Doe filed a lawsuit in 2021 against unnamed Fairfax County police officers. The trial followed a criminal case against Sanchez in which she was convicted of running a prostitution racket and sentenced to more than 2 years in prison.

some sex workers told FBI During his investigation of Sanchez, law enforcement officials were clients of his Virginia-based operation and provided security for Sanchez when police were conducting sting operations in the area.

Authorities searched through 10,000 names and numbers in Sanchez’s contact list and found Barbazett’s and Mardoko’s numbers.

When Doe’s attorney, Vic Glasberg, learned their names, he added them as defendants in the lawsuit. He also added Roessler and Baumstark as defendants when a former sex-trafficking detective in Fairfax County, William Wolfe, reached out to Glasberg alleging that Roessler and Baumstark had tried to interfere with his work.

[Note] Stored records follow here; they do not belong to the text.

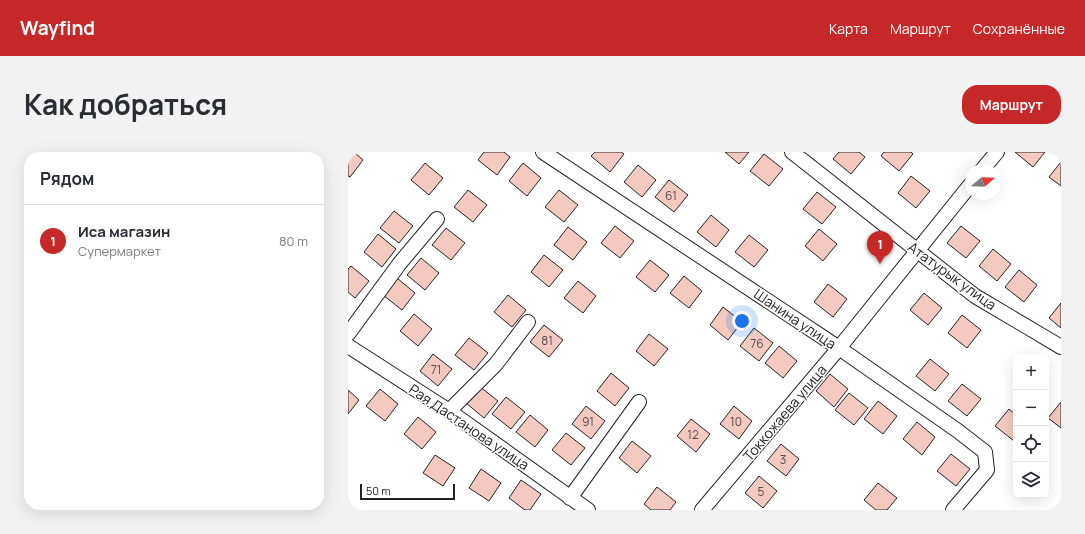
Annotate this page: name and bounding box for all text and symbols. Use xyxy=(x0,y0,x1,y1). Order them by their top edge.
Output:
text: Wayfind xyxy=(20,15,95,41)
text: Карта xyxy=(829,19,868,38)
text: Маршрут xyxy=(890,19,951,38)
text: Сохранённые xyxy=(973,19,1065,38)
text: Как добраться xyxy=(24,85,227,123)
button: Маршрут xyxy=(962,85,1061,124)
north arrow xyxy=(965,164,1001,200)
text: Рядом xyxy=(40,167,94,190)
house number: 61 xyxy=(665,187,677,204)
text: Иса магазин xyxy=(78,221,170,242)
pin: 1 xyxy=(867,231,893,264)
text: 1 xyxy=(50,232,56,250)
text: 80 m xyxy=(279,232,308,250)
street label: Ататурык улица xyxy=(904,237,1000,314)
text: Супермаркет xyxy=(78,242,161,260)
street label: Шанина улица xyxy=(751,284,840,353)
your location xyxy=(732,311,752,331)
house number: 81 xyxy=(541,332,553,349)
house number: 76 xyxy=(750,335,764,352)
map controls xyxy=(1013,354,1049,498)
button: + xyxy=(1013,354,1049,390)
street label: Токкожаева улица xyxy=(739,360,831,465)
house number: 71 xyxy=(431,361,441,378)
street label: Рая Дастанова улица xyxy=(405,379,533,474)
button: − xyxy=(1013,390,1049,426)
house number: 91 xyxy=(582,413,594,430)
house number: 10 xyxy=(730,413,742,430)
house number: 12 xyxy=(687,426,699,443)
button: locate xyxy=(1013,426,1049,462)
house number: 3 xyxy=(780,451,786,468)
button: layers xyxy=(1013,462,1049,498)
scale bar xyxy=(360,482,455,501)
text: 50 m xyxy=(366,483,391,498)
house number: 5 xyxy=(758,483,765,500)

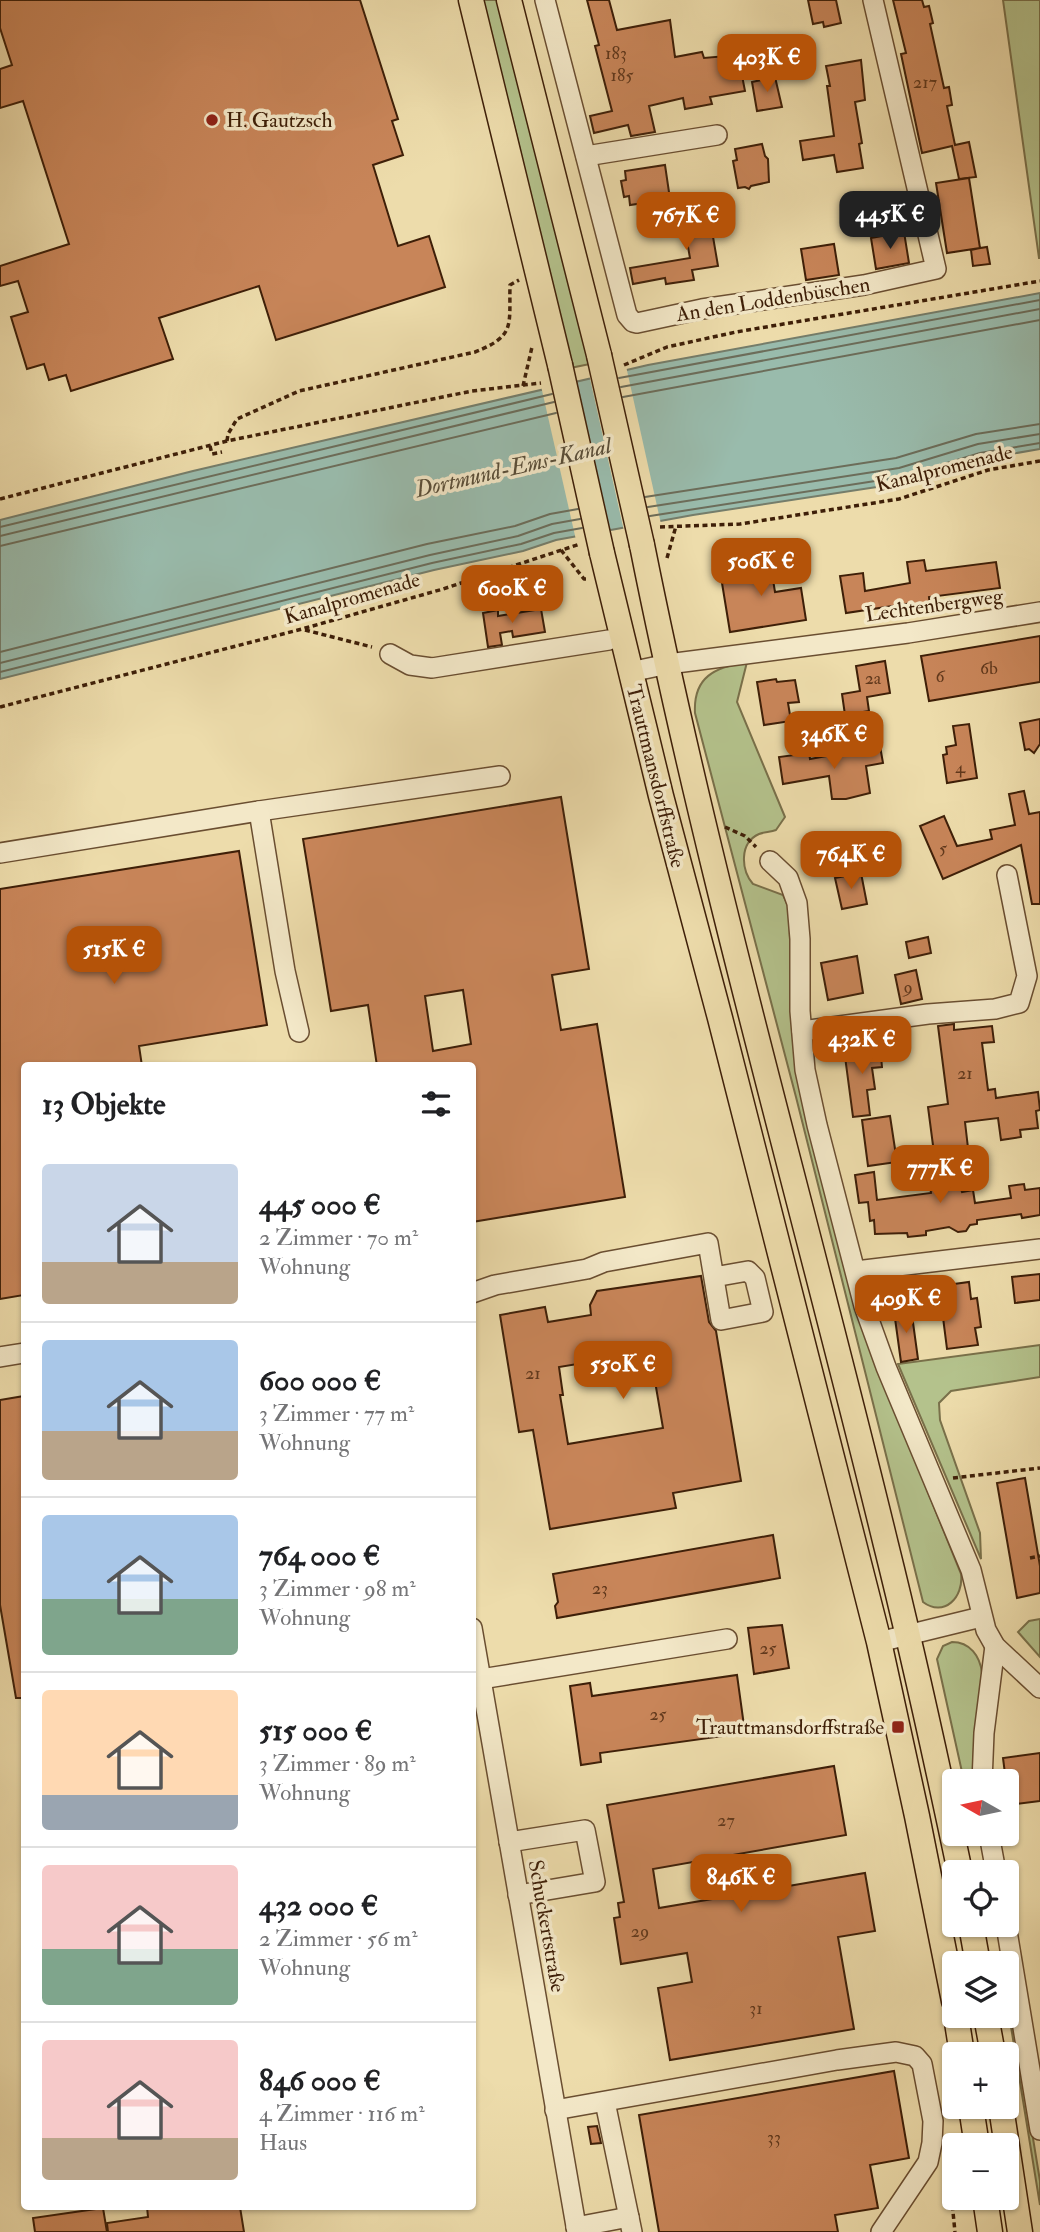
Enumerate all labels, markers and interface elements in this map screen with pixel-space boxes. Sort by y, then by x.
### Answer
pin: 403K € [710,34,824,94]
house number: 183 [605,42,627,65]
text: 403K € [733,42,801,71]
house number: 185 [611,64,633,87]
house number: 217 [913,71,937,94]
place label: H. Gautzsch [226,107,332,134]
marker: H. Gautzsch [204,112,220,128]
pin: 445K € [833,191,947,251]
pin: 767K € [629,192,743,252]
text: 445K € [855,199,925,228]
text: 767K € [652,200,720,229]
street label: An den Loddenbüschen [673,271,872,328]
water label: Dortmund-Ems-Kanal [411,431,615,504]
street label: Kanalpromenade [873,438,1016,499]
pin: 506K € [704,538,818,598]
text: 506K € [727,546,795,575]
street label: Kanalpromenade [281,566,423,631]
pin: 600K € [455,566,569,625]
text: 600K € [477,573,547,602]
street label: Lechtenbergweg [863,582,1005,629]
house number: 6b [980,657,998,680]
house number: 6 [935,665,945,688]
house number: 2a [865,667,882,690]
street label: Trauttmansdorffstraße [620,682,691,871]
pin: 346K € [777,712,891,771]
text: 346K € [800,719,868,748]
house number: 4 [955,756,966,779]
pin: 764K € [794,832,908,891]
house number: 5 [939,837,947,860]
text: 764K € [817,839,885,868]
pin: 515K € [57,926,171,986]
text: 515K € [83,934,145,963]
house number: 9 [901,976,913,999]
pin: 432K € [805,1016,919,1076]
text: 432K € [828,1024,896,1053]
house number: 21 [957,1062,973,1085]
icon: filters [417,1085,455,1123]
text: 13 Objekte [42,1086,166,1123]
pin: 777K € [883,1146,997,1205]
text: 777K € [907,1153,973,1182]
text: 445 000 € [259,1186,381,1223]
icon: home [98,1192,182,1276]
text: 2 Zimmer · 70 m² [259,1223,418,1252]
text: Wohnung [259,1252,350,1281]
pin: 409K € [849,1276,963,1335]
text: 409K € [871,1283,941,1312]
pin: 550K € [566,1342,680,1401]
text: 550K € [590,1349,656,1378]
text: 600 000 € [259,1362,381,1399]
house number: 21 [525,1362,541,1385]
icon: home [98,1368,182,1452]
text: 3 Zimmer · 77 m² [259,1399,414,1428]
text: Wohnung [259,1428,350,1457]
text: 764 000 € [259,1537,380,1574]
icon: home [98,1543,182,1627]
text: 3 Zimmer · 98 m² [259,1574,416,1603]
house number: 23 [592,1577,608,1600]
text: Wohnung [259,1603,350,1632]
house number: 25 [760,1637,777,1660]
house number: 25 [650,1703,667,1726]
text: 515 000 € [259,1712,372,1749]
place label: Trauttmansdorffstraße [696,1714,884,1741]
icon: home [98,1718,182,1802]
marker: Trauttmansdorffstraße [890,1719,906,1735]
text: 3 Zimmer · 89 m² [259,1749,416,1778]
north arrow [942,1769,1018,1846]
map controls [942,1769,1019,2210]
text: Wohnung [259,1778,350,1807]
house number: 27 [717,1809,735,1832]
pin: 846K € [684,1854,798,1914]
street label: Schuckertstraße [522,1858,571,1995]
button: locate [942,1860,1019,1937]
text: 846K € [706,1862,776,1891]
text: 432 000 € [259,1887,378,1924]
icon: home [98,1893,182,1977]
house number: 29 [631,1920,649,1943]
text: 2 Zimmer · 56 m² [259,1924,418,1953]
button: layers [942,1951,1019,2028]
text: Wohnung [259,1953,350,1982]
house number: 31 [749,1997,763,2020]
button: + [942,2042,1019,2119]
text: 846 000 € [259,2062,381,2099]
icon: home [98,2068,182,2152]
text: 4 Zimmer · 116 m² [259,2099,425,2128]
house number: 33 [767,2126,781,2149]
text: Haus [259,2128,307,2157]
button: − [942,2133,1019,2210]

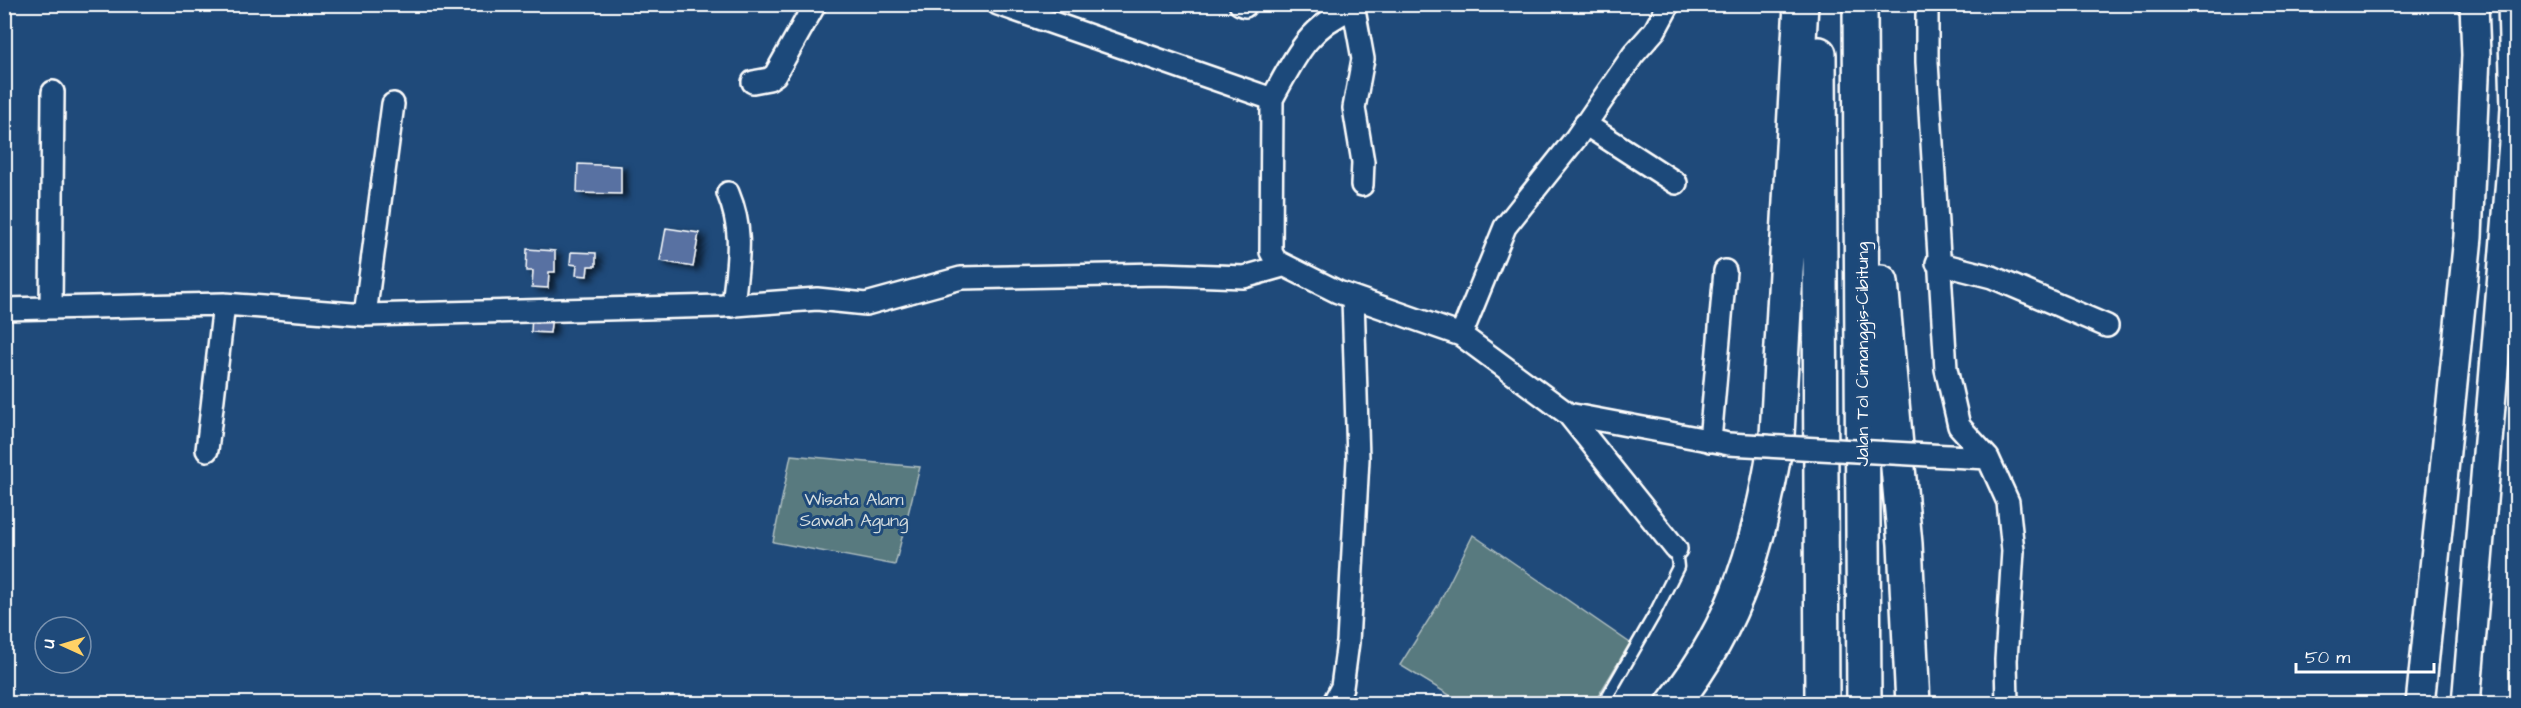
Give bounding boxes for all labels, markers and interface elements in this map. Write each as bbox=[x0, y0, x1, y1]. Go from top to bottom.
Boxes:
street label: Jalan Tol Cimanggis–Cibitung bbox=[1850, 242, 1876, 466]
park label: Wisata Alam Sawah Agung bbox=[800, 487, 908, 534]
north arrow bbox=[33, 615, 93, 675]
scale bar bbox=[2296, 636, 2434, 674]
text: U bbox=[38, 639, 60, 649]
text: 50 m bbox=[2305, 645, 2350, 670]

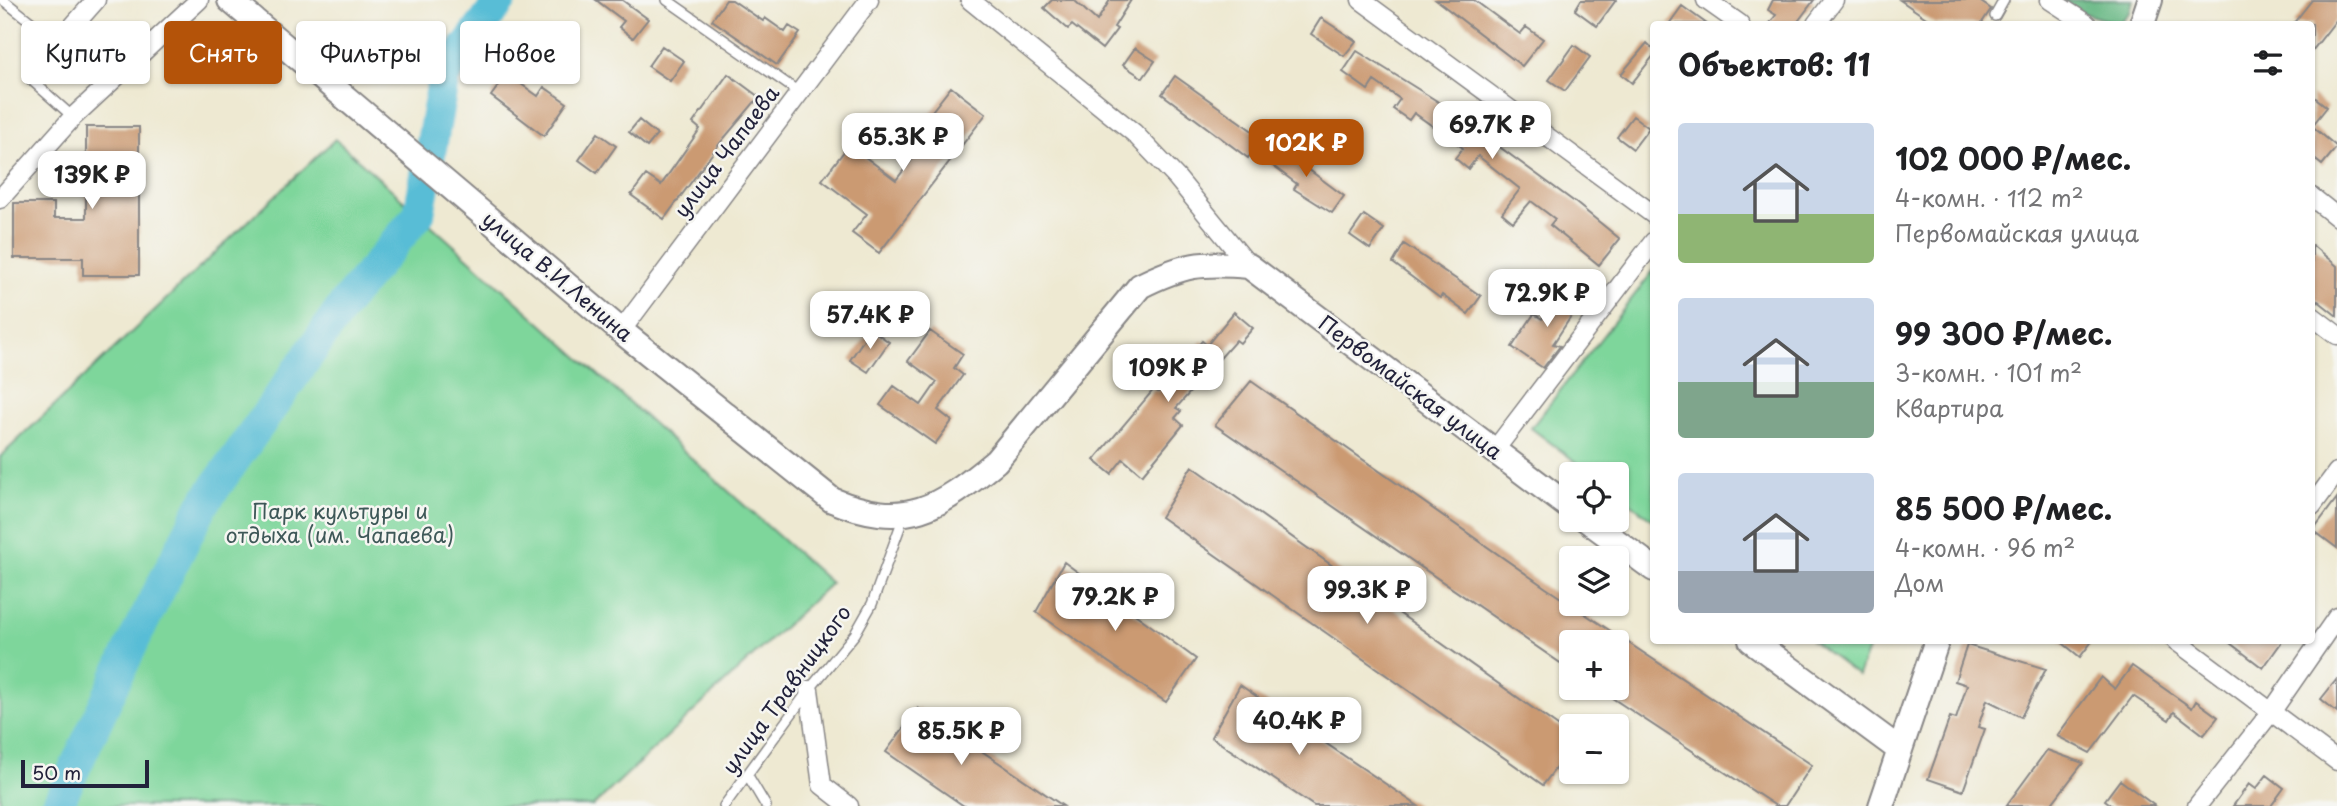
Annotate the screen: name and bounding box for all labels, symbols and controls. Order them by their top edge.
chip: Купить [21,21,150,84]
chip: Снять [164,21,282,84]
chip: Фильтры [296,21,446,84]
chip: Новое [460,21,580,84]
text: Объектов: 11 [1678,41,1871,86]
icon: filters [2249,44,2287,82]
street label: улица Чапаева [665,78,786,224]
pin: 69.7K ₽ [1427,102,1557,161]
text: 69.7K ₽ [1449,106,1535,141]
pin: 65.3K ₽ [838,114,968,173]
text: 65.3K ₽ [858,118,948,153]
pin: 102K ₽ [1249,120,1363,179]
text: 102K ₽ [1265,124,1347,159]
text: 102 000 ₽/мес. [1895,135,2131,180]
icon: home [1734,151,1818,235]
pin: 139K ₽ [35,152,149,211]
text: 139K ₽ [54,156,130,191]
text: 4-комн. · 112 m² [1895,180,2084,215]
street label: улица В.И.Ленина [476,203,641,349]
text: Первомайская улица [1895,215,2139,250]
pin: 72.9K ₽ [1482,270,1612,329]
text: 72.9K ₽ [1504,274,1590,309]
pin: 57.4K ₽ [805,292,935,351]
text: 57.4K ₽ [826,296,914,331]
street label: Первомайская улица [1313,307,1510,467]
text: 99 300 ₽/мес. [1895,310,2112,355]
icon: home [1734,326,1818,410]
pin: 109K ₽ [1111,344,1225,404]
text: 109K ₽ [1129,349,1207,384]
text: 3-комн. · 101 m² [1895,355,2082,390]
text: Квартира [1895,390,2003,425]
map controls [1559,462,1629,784]
button: locate [1559,462,1629,532]
text: 85 500 ₽/мес. [1895,485,2112,530]
park label: Парк культуры и отдыха (им. Чапаева) [226,494,454,550]
icon: home [1734,501,1818,585]
text: 4-комн. · 96 m² [1895,530,2075,565]
button: layers [1559,546,1629,616]
text: Дом [1895,565,1944,600]
pin: 99.3K ₽ [1302,566,1432,626]
text: 99.3K ₽ [1323,571,1411,606]
pin: 79.2K ₽ [1050,574,1180,633]
text: 79.2K ₽ [1071,578,1159,613]
street label: улица Травницкого [713,597,858,780]
button: + [1559,630,1629,700]
pin: 40.4K ₽ [1234,698,1364,757]
text: 40.4K ₽ [1252,702,1346,737]
pin: 85.5K ₽ [896,708,1026,767]
text: 85.5K ₽ [917,712,1005,747]
button: − [1559,714,1629,784]
scale bar [21,757,149,789]
text: 50 m [32,758,81,786]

The initial allegations against Rösler and Baumstark never suggested that they were clients of a prostitution ring. But last week, as the trial began, Doe and his attorney publicly alleged for the first time that they were.

Doe and another sex worker in Sanchez’s circle testified at the trial that they had been trafficked, and both identified all four officers in court as clients. But cross-examination revealed several discrepancies, including confusion about the names of the officers and the characteristics of their identities. Defense attorneys also raised doubts about how the women could identify these officers as customers during Sanchez’s prosecution, when they were unable to do so.

Doe filed suit under federal law, the Trafficking Victims Protection Act; That law required Doe to establish that she was smuggled in order to claim any damages. Once the jury concluded that she had voluntarily performed the sex work, the charge against the officer became a moot point.

lawyers Officials declined to comment after Friday’s decision.